• Selected text:
The first step is to establish connections with our data sources (databases, data warehouse, etc.). Feast requires it's [data sources](https://github.com/feast-dev/feast/blob/master/sdk/python/feast/data_source.py) to either come from a file ([Parquet](https://databricks.com/glossary/what-is-parquet)), data warehouse ([BigQuery](https://cloud.google.com/bigquery)) or data stream ([Kafka](https://kafka.apache.org/) / [Kinesis](https://aws.amazon.com/kinesis/)). We'll convert our generated features file from the DataOps pipeline (`features.json`) into a Parquet file, which is a column-major data format that allows fast feature retrieval and caching benefits (contrary to row-major data formats such as CSV where we have to traverse every single row to collect feature values).

In [4]:
import os
import json
import pandas as pd
from pathlib import Path
from urllib.request import urlopen

In [5]:
# Load labeled projects
projects = pd.read_csv("https://raw.githubusercontent.com/GokuMohandas/Made-With-ML/main/datasets/projects.csv")
tags = pd.read_csv("https://raw.githubusercontent.com/GokuMohandas/Made-With-ML/main/datasets/tags.csv")
# df = pd.merge(projects, tags, on="id")
df = pd.merge(projects, tags, left_index=True, right_index=True)
df["text"] = df.title + " " + df.description
df.drop(["title", "description"], axis=1, inplace=True)
df.head(5)

Unnamed: 0,id,created_on,tag,text
0,6,2020-02-20 06:43:18,computer-vision,Comparison between YOLO and RCNN on real world...
1,7,2020-02-20 06:47:21,computer-vision,"Show, Infer & Tell: Contextual Inference for C..."
2,9,2020-02-24 16:24:45,graph-learning,Awesome Graph Classification A collection of i...
3,15,2020-02-28 23:55:26,reinforcement-learning,Awesome Monte Carlo Tree Search A curated list...
4,25,2020-03-07 23:04:31,graph-learning,"AttentionWalk A PyTorch Implementation of ""Wat..."


In [6]:
# Format timestamp
df.created_on = pd.to_datetime(df.created_on)

In [7]:
# Convert to parquet
DATA_DIR = Path(os.getcwd(), "data")
df.to_parquet(
    Path(DATA_DIR, "features.parquet"),
    compression=None,
    allow_truncated_timestamps=True,
)

## Feature definitions

Now that we have our data source prepared, we can define our features for the feature store.

• Recorded data:
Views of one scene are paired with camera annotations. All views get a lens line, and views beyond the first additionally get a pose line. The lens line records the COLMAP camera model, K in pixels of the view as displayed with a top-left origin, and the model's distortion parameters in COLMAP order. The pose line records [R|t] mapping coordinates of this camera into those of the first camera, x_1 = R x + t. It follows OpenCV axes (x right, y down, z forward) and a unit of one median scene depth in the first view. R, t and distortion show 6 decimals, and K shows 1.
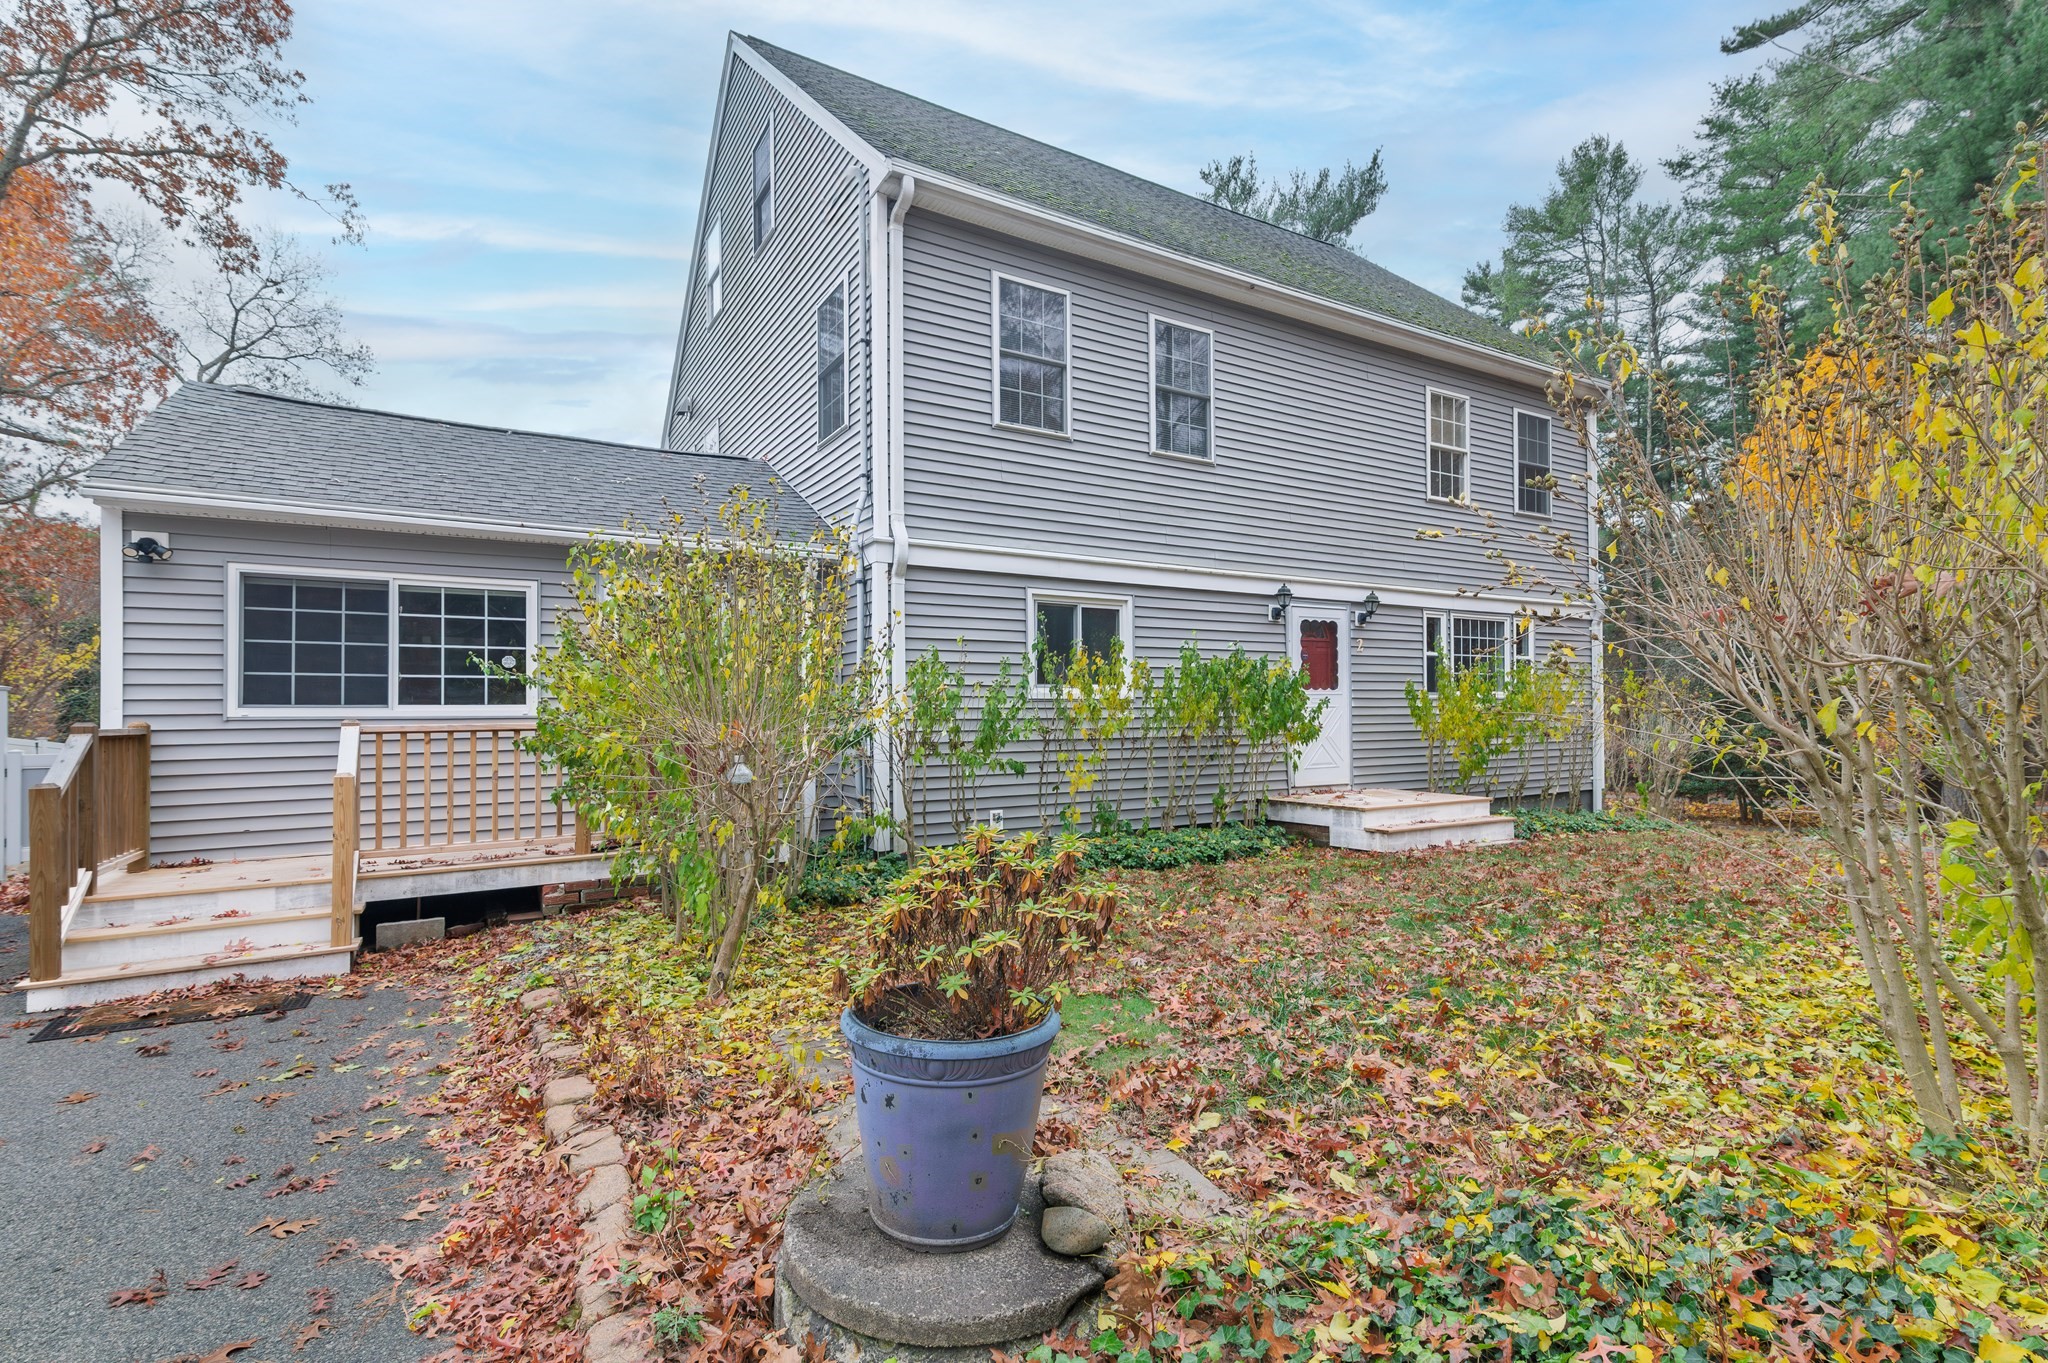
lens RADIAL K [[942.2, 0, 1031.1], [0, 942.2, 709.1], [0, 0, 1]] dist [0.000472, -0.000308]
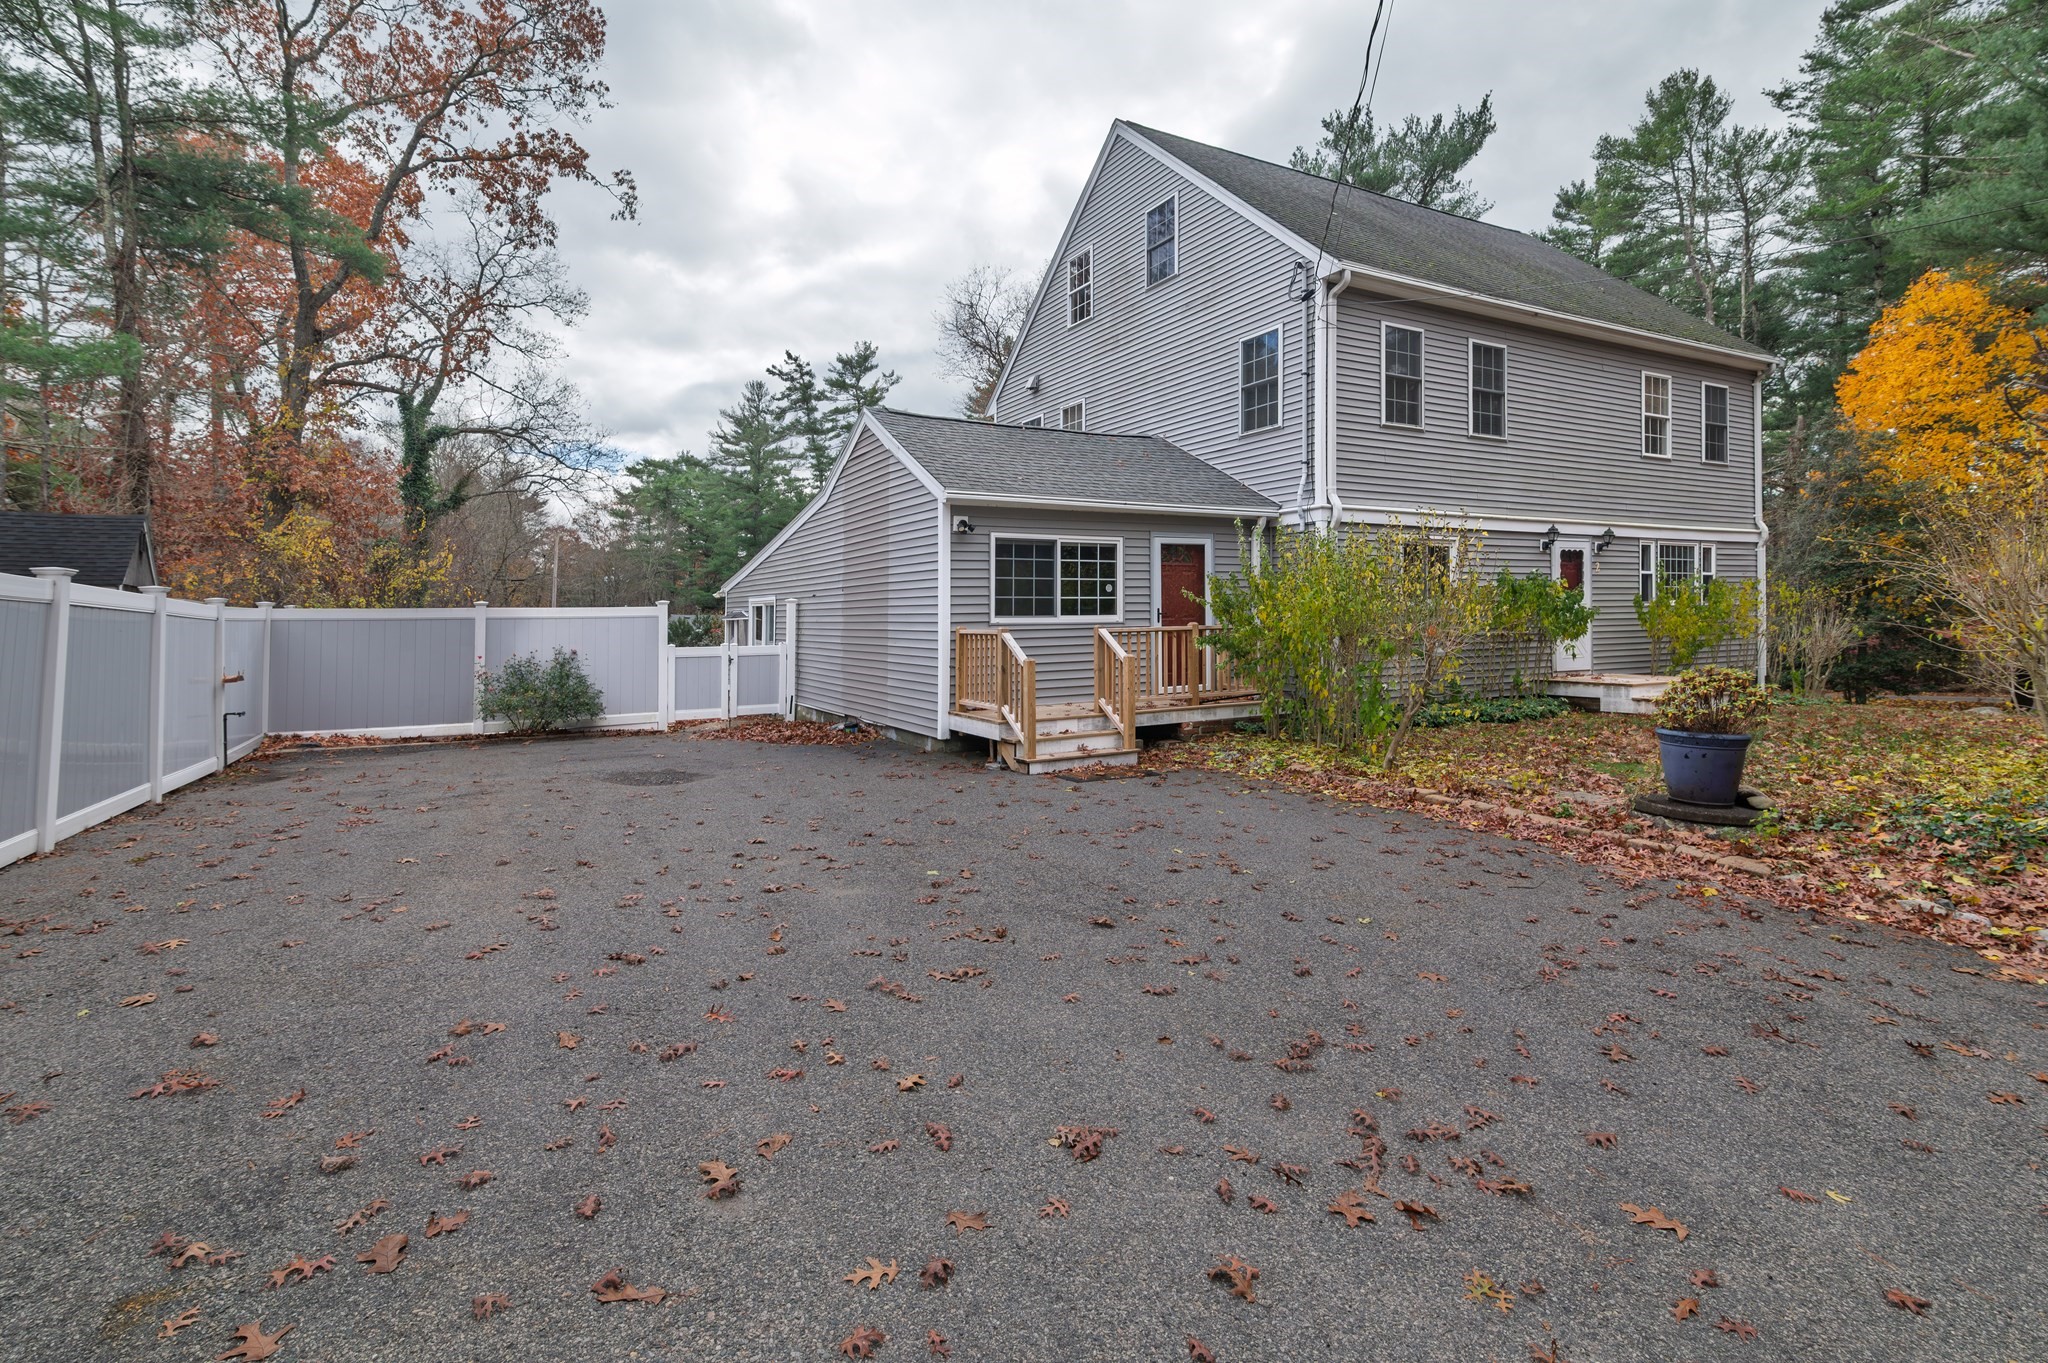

• Exercise requirements:
- a) In the Feast walkthrough, which three kinds of data source does Feast require?
- b) According to the Feast walkthrough, why is the generated features file converted into Parquet? Answer in one to three sentences.
- c) Carry on the Feast walkthrough from its last sentence, which says the data source is ready and the features can now be defined for the feature store.

• Task answers:
- a) A file (Parquet), a data warehouse (BigQuery), or a data stream (Kafka or Kinesis).

- b) Parquet is a column-major data format, so it allows fast feature retrieval and gives caching benefits. A row-major format such as CSV would require traversing every single row to collect feature values.

- c)
In [8]:
from datetime import datetime
from pathlib import Path
from feast import Entity, Feature, FeatureView, ValueType
from feast.data_source import FileSource
from google.protobuf.duration_pb2 import Duration

The first step is to define the location of the features (FileSource in our case) and the timestamp column for each data point.

In [9]:
# Read data
START_TIME = "2020-02-17"
project_details = FileSource(
    path=str(Path(DATA_DIR, "features.parquet")),
    event_timestamp_column="created_on",
)

Next, we need to define the main entity that each data point pertains to. In our case, each project has a unique ID with features such as text and tags.

In [10]:
# Define an entity
project = Entity(
    name="id",
    value_type=ValueType.INT64,
    description="project id",
)

Finally, we're ready to create a [FeatureView](https://docs.feast.dev/concepts/feature-views) that loads specific features (`features`), of various [value types](https://api.docs.feast.dev/python/feast.html?highlight=valuetype#feast.value_type.ValueType), from a data source (`input`) for a specific period of time (`ttl`).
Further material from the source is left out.